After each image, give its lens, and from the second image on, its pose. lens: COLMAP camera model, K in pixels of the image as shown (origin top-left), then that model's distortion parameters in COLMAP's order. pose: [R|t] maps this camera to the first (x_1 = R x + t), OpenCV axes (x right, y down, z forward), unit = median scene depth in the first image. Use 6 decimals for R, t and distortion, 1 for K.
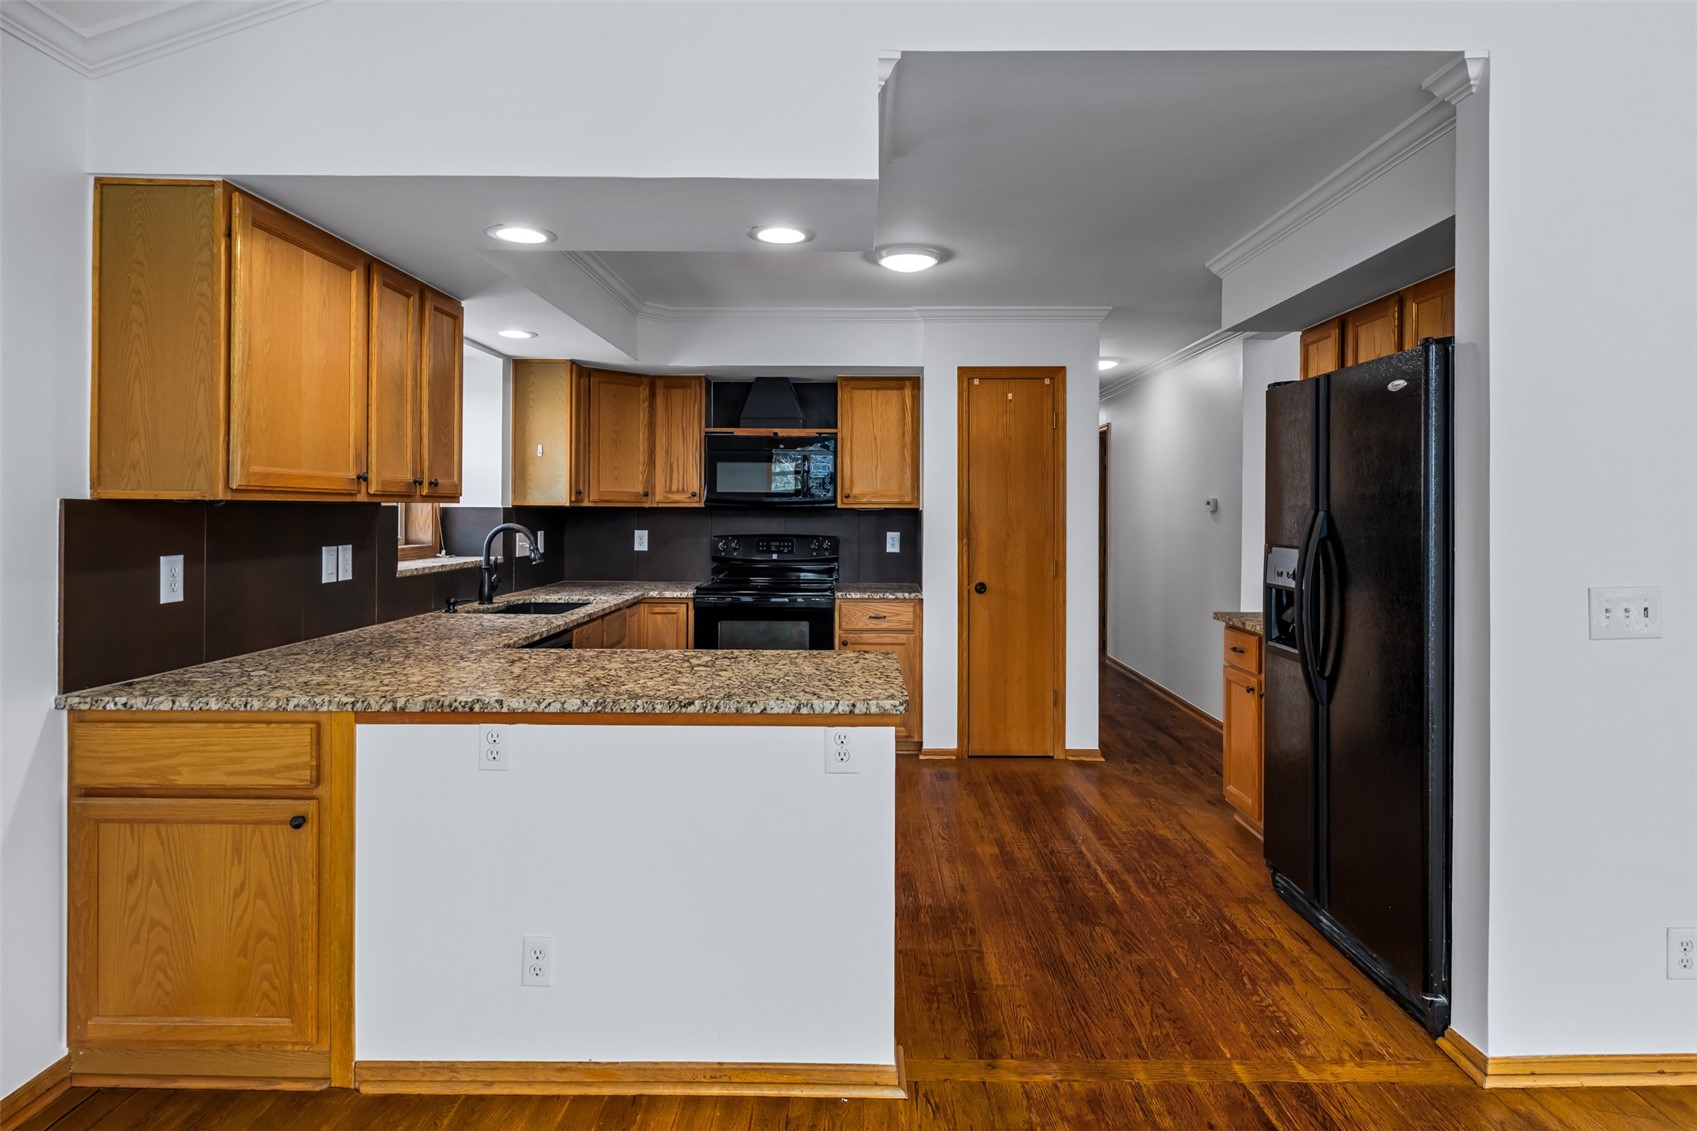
lens RADIAL K [[915.5, 0, 852.7], [0, 915.5, 512.2], [0, 0, 1]] dist [-0.003146, -0.000710]
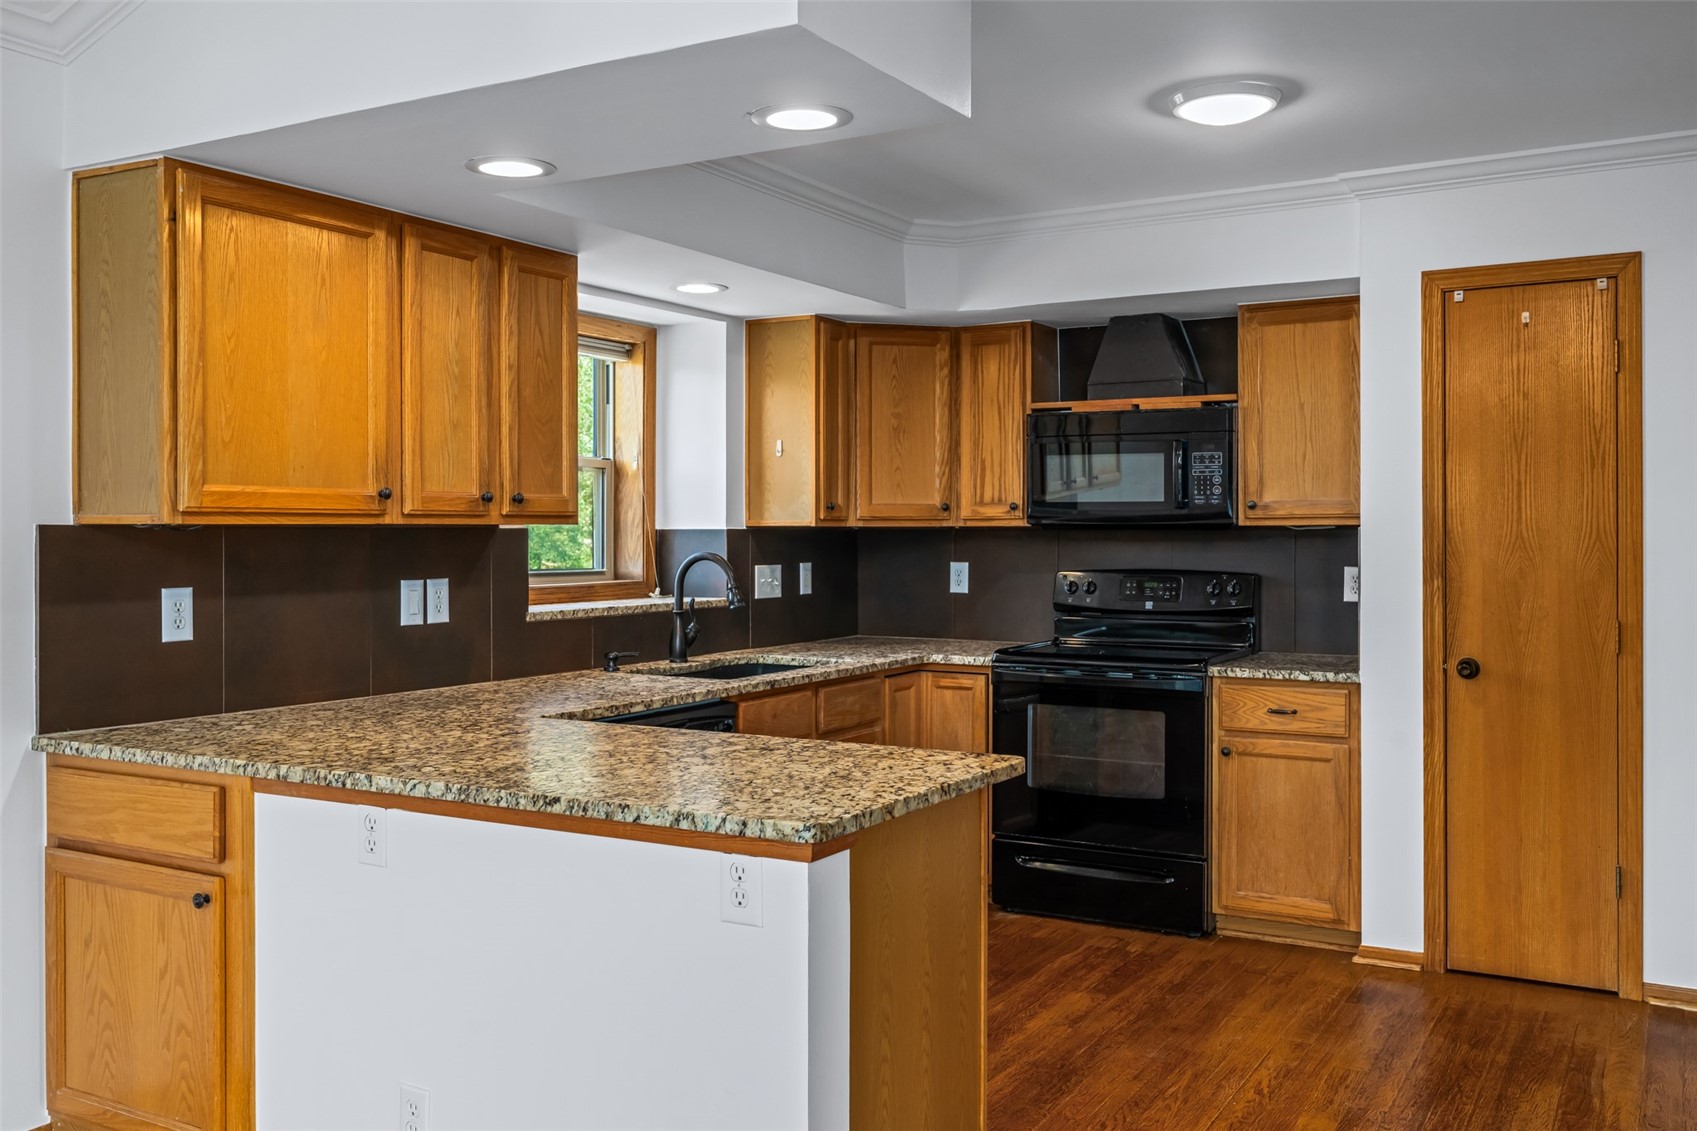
lens RADIAL K [[1464.6, 0, 844.5], [0, 1464.6, 542.7], [0, 0, 1]] dist [-0.002680, 0.004652]
pose [[0.869453, -0.002870, -0.494007, 0.378673], [0.005701, 0.999975, 0.004223, 0.001362], [0.493982, -0.006488, 0.869448, 0.070156]]
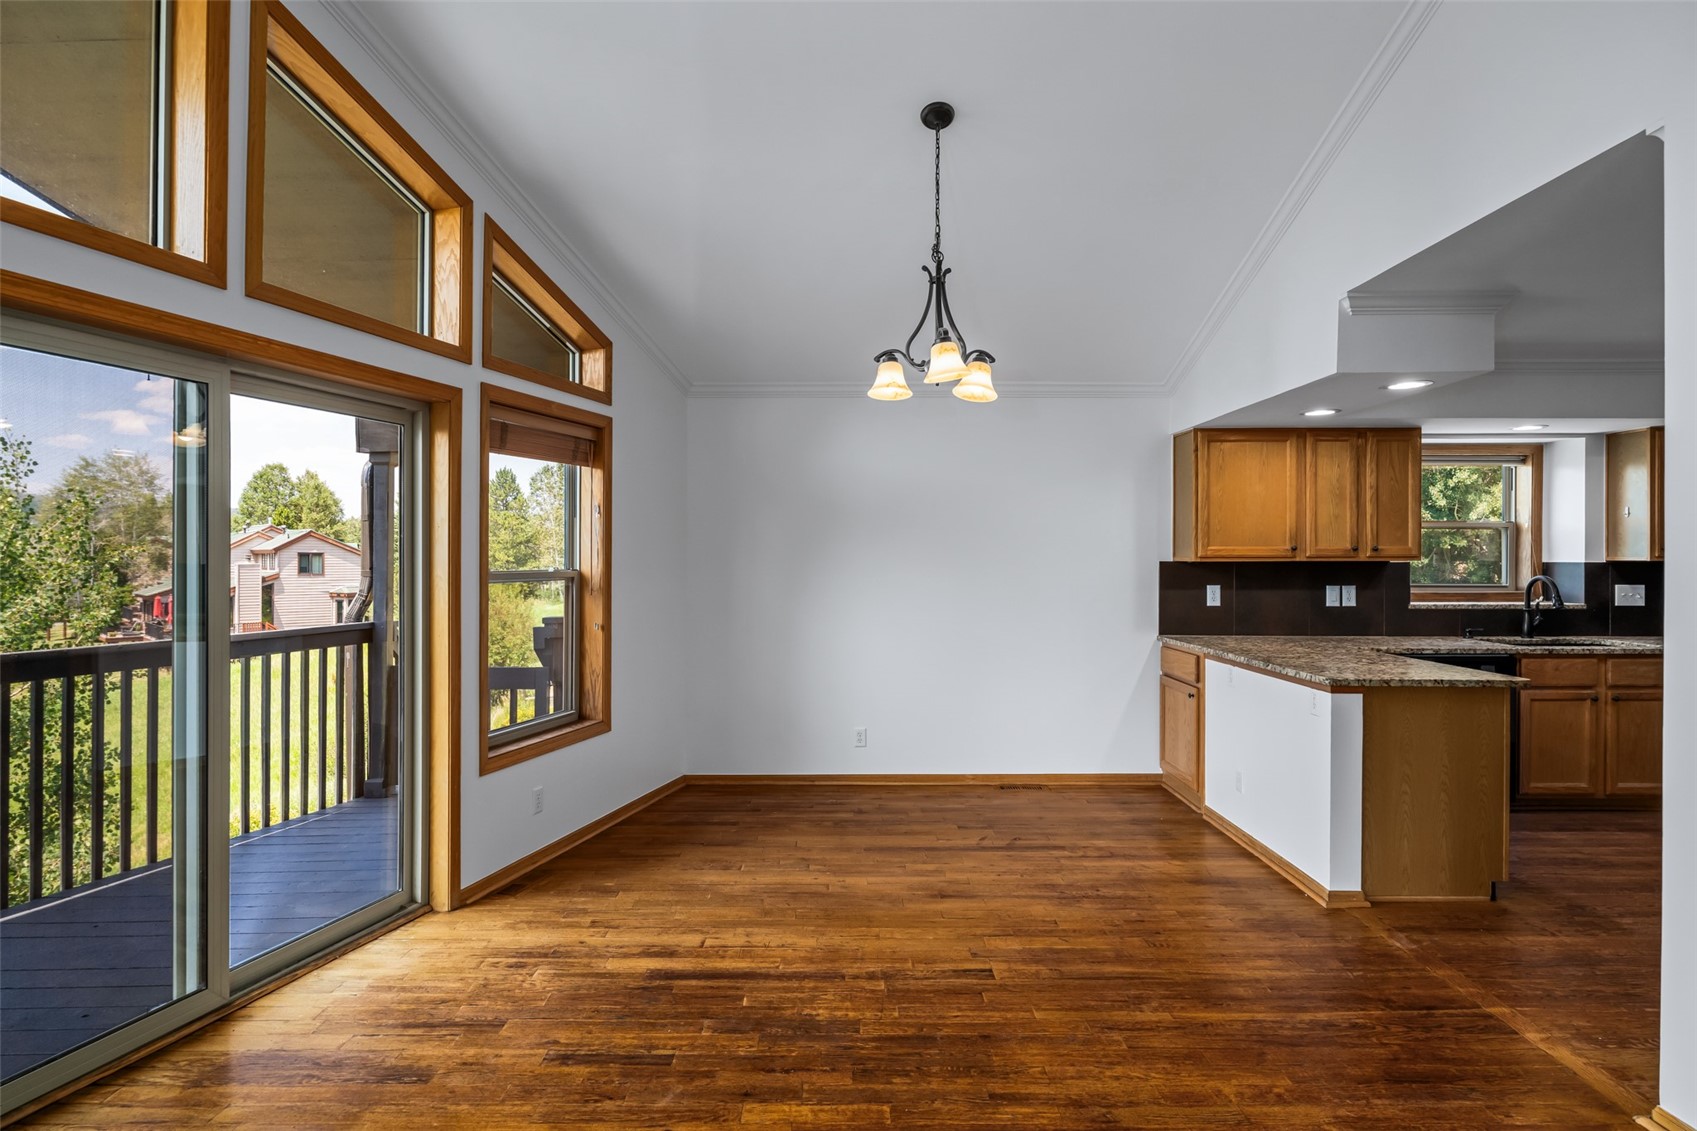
lens RADIAL K [[898.5, 0, 851.7], [0, 898.5, 560.2], [0, 0, 1]] dist [0.001603, 0.000243]
pose [[0.003269, -0.003369, -0.999989, 1.123063], [-0.000439, 0.999994, -0.003370, -0.005741], [0.999995, 0.000450, 0.003267, 0.063845]]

- - -

Exercise requirements —
Your reply must reproduce all of the entries exactly and contain no pictures.

Answer for this exercise —
After each image, give its lens, and from the second image on, its pose. lens: COLMAP camera model, K in pixels of the image as shown (origin top-left), then that model's distortion parameters in COLMAP's order. pose: [R|t] maps this camera to the first (x_1 = R x + t), OpenCV axes (x right, y down, z forward), unit = median scene depth in the first image. Use 6 decimals for R, t and distortion, 1 for K.
lens RADIAL K [[915.5, 0, 852.7], [0, 915.5, 512.2], [0, 0, 1]] dist [-0.003146, -0.000710]
lens RADIAL K [[1464.6, 0, 844.5], [0, 1464.6, 542.7], [0, 0, 1]] dist [-0.002680, 0.004652]
pose [[0.869453, -0.002870, -0.494007, 0.378673], [0.005701, 0.999975, 0.004223, 0.001362], [0.493982, -0.006488, 0.869448, 0.070156]]
lens RADIAL K [[898.5, 0, 851.7], [0, 898.5, 560.2], [0, 0, 1]] dist [0.001603, 0.000243]
pose [[0.003269, -0.003369, -0.999989, 1.123063], [-0.000439, 0.999994, -0.003370, -0.005741], [0.999995, 0.000450, 0.003267, 0.063845]]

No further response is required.